### What to do
Leaving out every image, restate all the records word for word.

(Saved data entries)
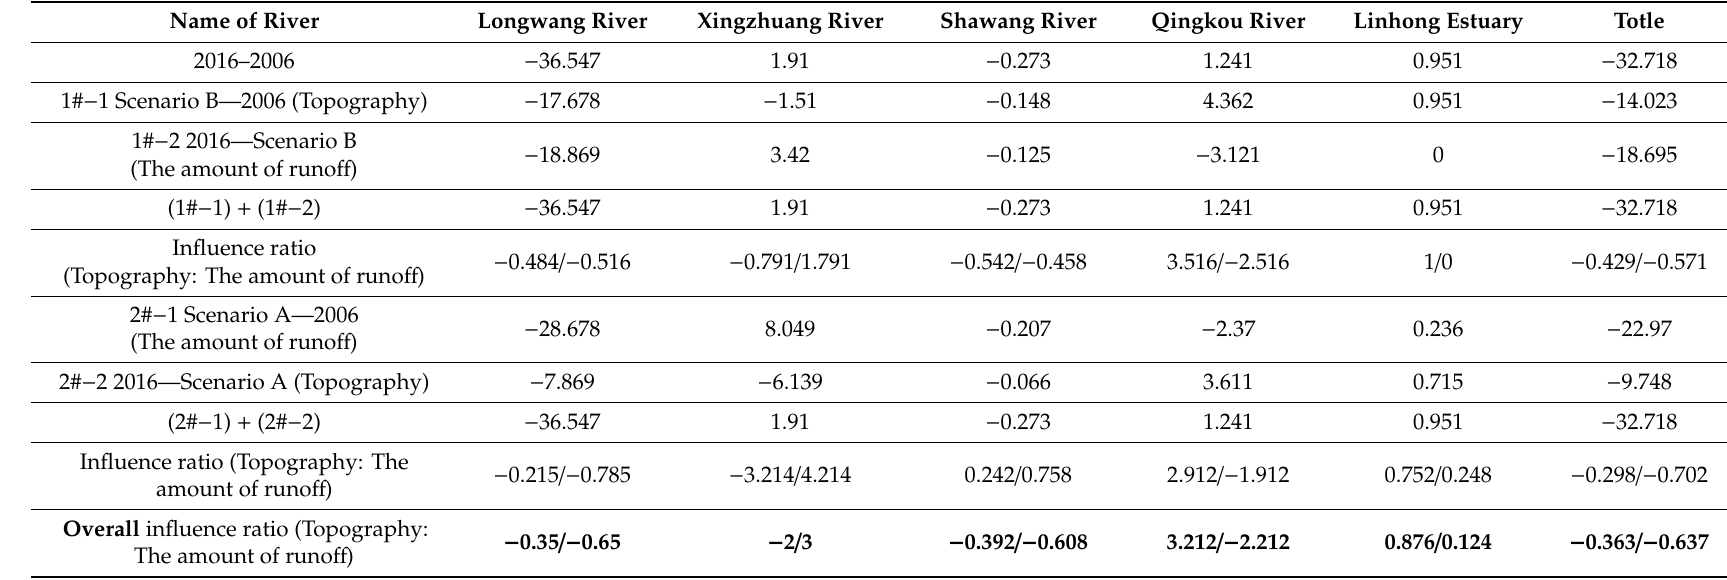
Table 8. The comparative analysis of di ff erent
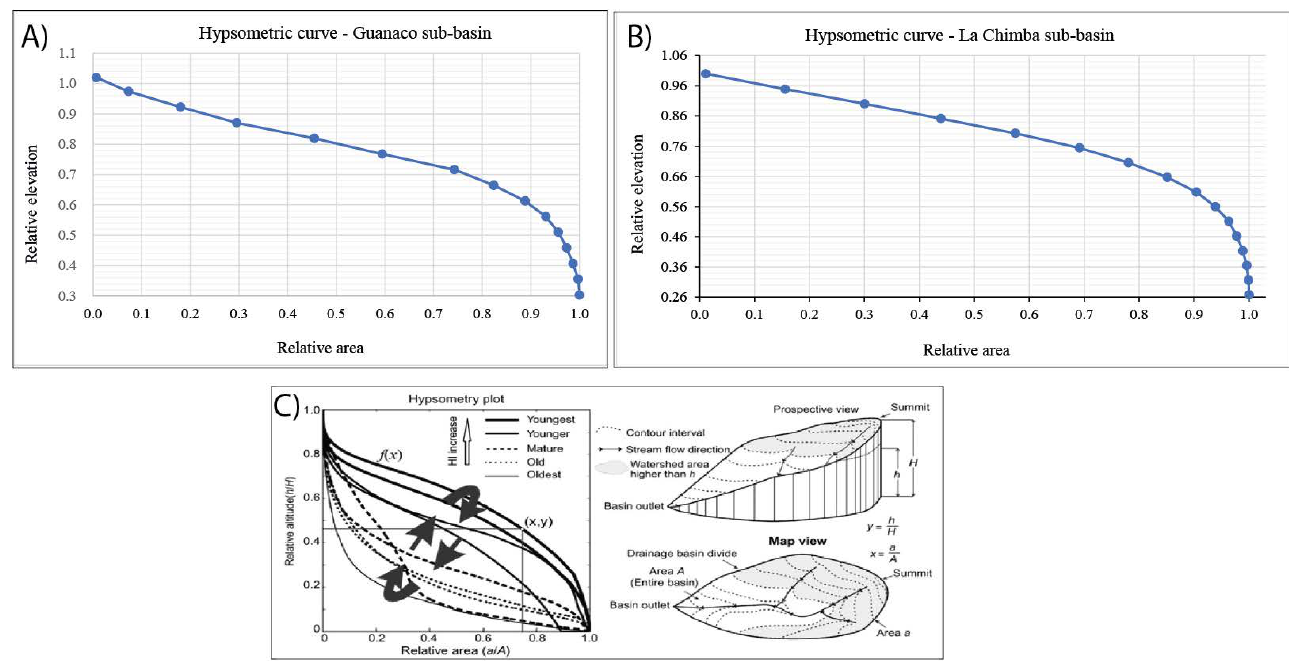
Figure 10. La Chimba basin hypsometric curve. ( A ) Guanaco sub-basin hypsometric curve. ( B ) La Chimba sub-basin hypsometric curve. ( C ) The result interpretation is based on a comparative curves resulting from the Strahler [57] methodology, in Liem and Bui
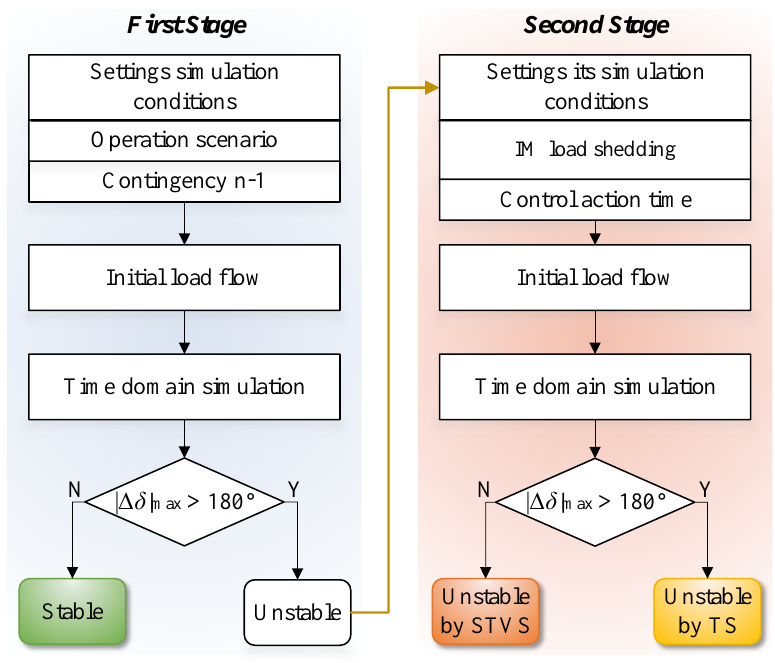
Figure 7. Flowchart of the defined STSS labeling.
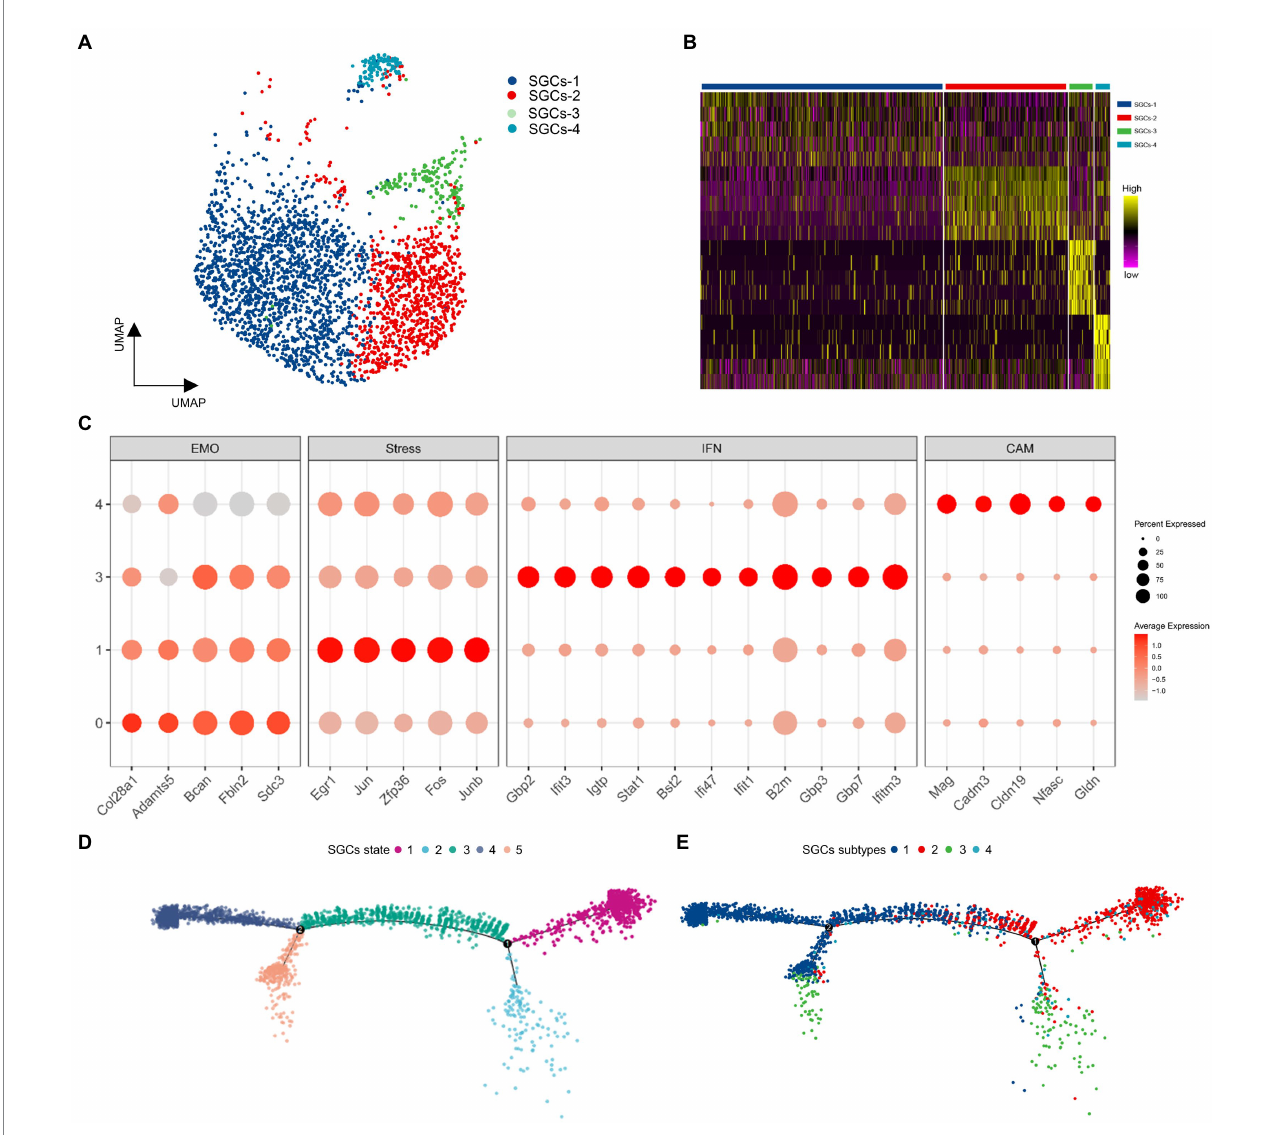
FIGURE 6 The analysis of SGCs subtypes in TG. (A) The UMAP plot of SGCs subtypes in TG. Number of cells for the SGCs subtypes: SGCs-1 (1685), SGCs-2 (861), SGCs (171), SGCs-4 (110). (B) The gene heat map of SGCs subtypes in TG. (C) The dot plots of SGCs enriched transcripts. EMO: extracellular matrix organization-related genes, Stress: early immediate genes, IFN: interferon response-related genes, CAM: cell adhesion molecule-related genes. (D) Pseudotime trajectory analysis of SGCs. The five states of SGCs are arranged along the trajectory. (E) Pseudotime trajectory analysis of SGCs. The four subtypes of SGCs are arranged into the trajectory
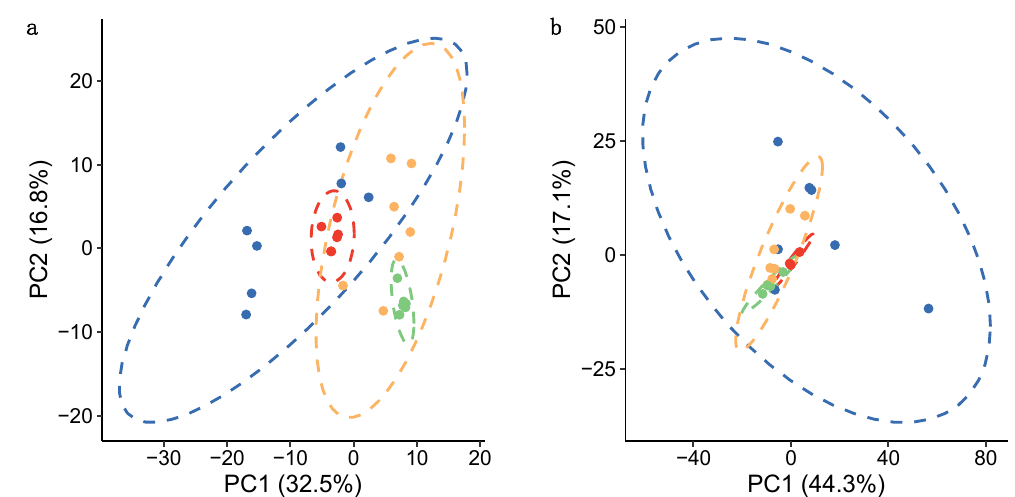
Figure 1. PCA score plots visualising the metabolic differences between samples harvested by centrifugation or filtration as measured by (a) nESI-DIMS polar metabolomics (positive ion mode) and (b) nESI-DIMS lipidomics (positive ion mode). Replicate samples are colour coded as: centrifugation—biological replicates; centrifugation—technical replicates; filtration—biological replicates; and filtration—technical replicates. Dashed lines show 95% confidence intervals for each group of samples. Table 1. Metrics used to evaluate the relative coverage of the microtissue metabolome/lipidome ( m / z feature count), technical reproducibility (mRSD across technical replicates) and total reproducibility (mRSD across biological replicates) for pooled microtissues sampled by either centrifugation- or filtration-based approaches and all analysed by nESI-DIMS metabolomics and lipidomics (positive ion mode). Assay Feature count 1697 across technical replicates (%) Total variation: median RSD across biological replicates (%)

### Answer space
Table 8. The comparative analysis of di ff erent
Figure 10. La Chimba basin hypsometric curve. ( A ) Guanaco sub-basin hypsometric curve. ( B ) La Chimba sub-basin hypsometric curve. ( C ) The result interpretation is based on a comparative curves resulting from the Strahler [57] methodology, in Liem and Bui
Figure 7. Flowchart of the defined STSS labeling.
FIGURE 6 The analysis of SGCs subtypes in TG. (A) The UMAP plot of SGCs subtypes in TG. Number of cells for the SGCs subtypes: SGCs-1 (1685), SGCs-2 (861), SGCs (171), SGCs-4 (110). (B) The gene heat map of SGCs subtypes in TG. (C) The dot plots of SGCs enriched transcripts. EMO: extracellular matrix organization-related genes, Stress: early immediate genes, IFN: interferon response-related genes, CAM: cell adhesion molecule-related genes. (D) Pseudotime trajectory analysis of SGCs. The five states of SGCs are arranged along the trajectory. (E) Pseudotime trajectory analysis of SGCs. The four subtypes of SGCs are arranged into the trajectory
Figure 1. PCA score plots visualising the metabolic differences between samples harvested by centrifugation or filtration as measured by (a) nESI-DIMS polar metabolomics (positive ion mode) and (b) nESI-DIMS lipidomics (positive ion mode). Replicate samples are colour coded as: centrifugation—biological replicates; centrifugation—technical replicates; filtration—biological replicates; and filtration—technical replicates. Dashed lines show 95% confidence intervals for each group of samples. Table 1. Metrics used to evaluate the relative coverage of the microtissue metabolome/lipidome ( m / z feature count), technical reproducibility (mRSD across technical replicates) and total reproducibility (mRSD across biological replicates) for pooled microtissues sampled by either centrifugation- or filtration-based approaches and all analysed by nESI-DIMS metabolomics and lipidomics (positive ion mode). Assay Feature count 1697 across technical replicates (%) Total variation: median RSD across biological replicates (%)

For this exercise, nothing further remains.